For other results see SFS-Bolletinen - Matcher i Svenska Cupen.

==Second round==
The 8 matches in this round were played between 30 June and 10 July 1946.

| Tie no | Home team | Score | Away team | Attendance |
|---|---|---|---|---|
| 1 | Sandviks IK (N) | 3–1 | Munksund Skuthamns SK (N) | 800 |
| 2 | Malmö FF (A) | 3–0 | IK Brage (D2) | 7,921 |
| 3 | IF Elfsborg (A) | 1–2 (aet) | IK Sleipner (D2) | 3,333 |
| 4 | Helsingborgs IF (A) | 5–0 | Surahammars IF (D2) | 6,393 |
| 5 | Tidaholms GIF (D2) | 4–2 | Degerfors IF (A) | 2,000 |
| 6 | Åtvidabergs FF (D2) | 2–1 | IS Halmia (A) | 1,525 |
| 7 | GAIS (A) | 3–2 (aet) | IFK Göteborg (A) | 4,881 |
| 8 | IFK Norrköping (A) | 0–2 | AIK (A) | 6,335 |

==Quarter-finals==
The 4 matches in this round were played on 14 July 1946.

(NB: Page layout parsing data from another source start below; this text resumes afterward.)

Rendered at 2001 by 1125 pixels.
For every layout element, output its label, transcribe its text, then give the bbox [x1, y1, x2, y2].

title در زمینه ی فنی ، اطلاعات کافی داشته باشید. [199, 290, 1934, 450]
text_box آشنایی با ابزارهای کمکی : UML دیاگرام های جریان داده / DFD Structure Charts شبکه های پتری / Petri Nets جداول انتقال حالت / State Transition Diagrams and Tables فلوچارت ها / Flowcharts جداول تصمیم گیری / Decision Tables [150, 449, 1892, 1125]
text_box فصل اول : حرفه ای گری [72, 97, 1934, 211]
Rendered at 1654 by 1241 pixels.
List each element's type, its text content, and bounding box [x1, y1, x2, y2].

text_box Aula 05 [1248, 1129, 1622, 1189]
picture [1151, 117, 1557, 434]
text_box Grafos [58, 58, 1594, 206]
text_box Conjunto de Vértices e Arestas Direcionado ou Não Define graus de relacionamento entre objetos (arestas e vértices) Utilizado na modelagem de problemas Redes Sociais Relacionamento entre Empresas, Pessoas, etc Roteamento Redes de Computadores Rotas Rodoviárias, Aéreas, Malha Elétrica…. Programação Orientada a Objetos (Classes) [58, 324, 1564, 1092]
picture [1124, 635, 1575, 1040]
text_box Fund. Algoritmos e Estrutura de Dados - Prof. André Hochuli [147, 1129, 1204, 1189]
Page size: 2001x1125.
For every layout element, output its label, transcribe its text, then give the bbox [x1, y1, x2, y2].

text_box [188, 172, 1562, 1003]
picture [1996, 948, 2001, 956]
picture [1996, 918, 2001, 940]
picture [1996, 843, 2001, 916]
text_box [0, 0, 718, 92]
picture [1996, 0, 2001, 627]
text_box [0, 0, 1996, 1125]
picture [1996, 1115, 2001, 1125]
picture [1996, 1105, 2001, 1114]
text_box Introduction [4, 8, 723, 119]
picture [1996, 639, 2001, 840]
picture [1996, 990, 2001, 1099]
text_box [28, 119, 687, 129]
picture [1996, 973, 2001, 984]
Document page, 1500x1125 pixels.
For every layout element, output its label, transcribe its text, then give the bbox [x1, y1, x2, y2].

| Tie no | Home team | Score | Away team | Attendance |
|---|---|---|---|---|
| 1 | AIK (A) | 6–1 | Sandviks IK (N) | 4,765 |
| 2 | GAIS (A) | 1–2 (aet) | Helsingborgs IF (A) | 3,608 |
| 3 | IK Sleipner (D2) | 1–3 | Malmö FF (A) | 5,069 |
| 4 | Åtvidabergs FF (D2) | 3–1 (aet) | Tidaholms GIF (D2) | 1,500 |

==Semi-finals==
The semi-finals in this round were played on 21 July 1946.

| Tie no | Home team | Score | Away team | Attendance |
|---|---|---|---|---|
| 1 | AIK (A) | 1–2 | Åtvidabergs FF (D2) | 8,162 |
| 2 | Malmö FF (A) | 7–0 | Helsingborgs IF (A) | 12,659 |

==Final==
The final was played on 25 August 1946 at the Råsunda Stadium.